### [Exercise objective]
Copy every line that contains the string "Spaß" from the entries below.

Top of The input

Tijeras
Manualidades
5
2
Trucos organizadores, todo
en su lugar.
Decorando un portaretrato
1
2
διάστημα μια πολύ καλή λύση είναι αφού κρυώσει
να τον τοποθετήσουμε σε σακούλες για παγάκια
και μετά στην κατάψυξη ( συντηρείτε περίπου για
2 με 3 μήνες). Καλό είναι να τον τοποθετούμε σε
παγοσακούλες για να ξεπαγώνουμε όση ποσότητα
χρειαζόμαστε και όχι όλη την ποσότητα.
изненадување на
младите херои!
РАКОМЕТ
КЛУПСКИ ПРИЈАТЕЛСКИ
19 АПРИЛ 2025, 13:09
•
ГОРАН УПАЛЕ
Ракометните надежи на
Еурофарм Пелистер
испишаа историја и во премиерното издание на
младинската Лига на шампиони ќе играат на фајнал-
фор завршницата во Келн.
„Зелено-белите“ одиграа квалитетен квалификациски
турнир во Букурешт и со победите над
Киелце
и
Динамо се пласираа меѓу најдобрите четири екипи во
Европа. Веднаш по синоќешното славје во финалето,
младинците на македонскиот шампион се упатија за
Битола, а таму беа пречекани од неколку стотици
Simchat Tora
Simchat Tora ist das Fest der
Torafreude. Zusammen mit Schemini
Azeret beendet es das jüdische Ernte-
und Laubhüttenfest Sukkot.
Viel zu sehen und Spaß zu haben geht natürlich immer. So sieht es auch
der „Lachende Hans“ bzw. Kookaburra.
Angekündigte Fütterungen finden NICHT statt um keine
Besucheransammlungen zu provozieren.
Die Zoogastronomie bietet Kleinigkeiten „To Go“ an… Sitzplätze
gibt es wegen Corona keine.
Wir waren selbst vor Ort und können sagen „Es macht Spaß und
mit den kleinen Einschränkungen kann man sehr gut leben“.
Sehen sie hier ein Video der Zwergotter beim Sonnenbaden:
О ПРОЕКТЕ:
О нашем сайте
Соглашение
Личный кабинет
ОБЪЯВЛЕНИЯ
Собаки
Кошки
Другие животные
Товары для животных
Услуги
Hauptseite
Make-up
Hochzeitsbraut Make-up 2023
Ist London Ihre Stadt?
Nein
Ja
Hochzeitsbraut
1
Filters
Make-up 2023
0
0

Bottom of The input

### [Reply]
Viel zu sehen und Spaß zu haben geht natürlich immer. So sieht es auch
Wir waren selbst vor Ort und können sagen „Es macht Spaß und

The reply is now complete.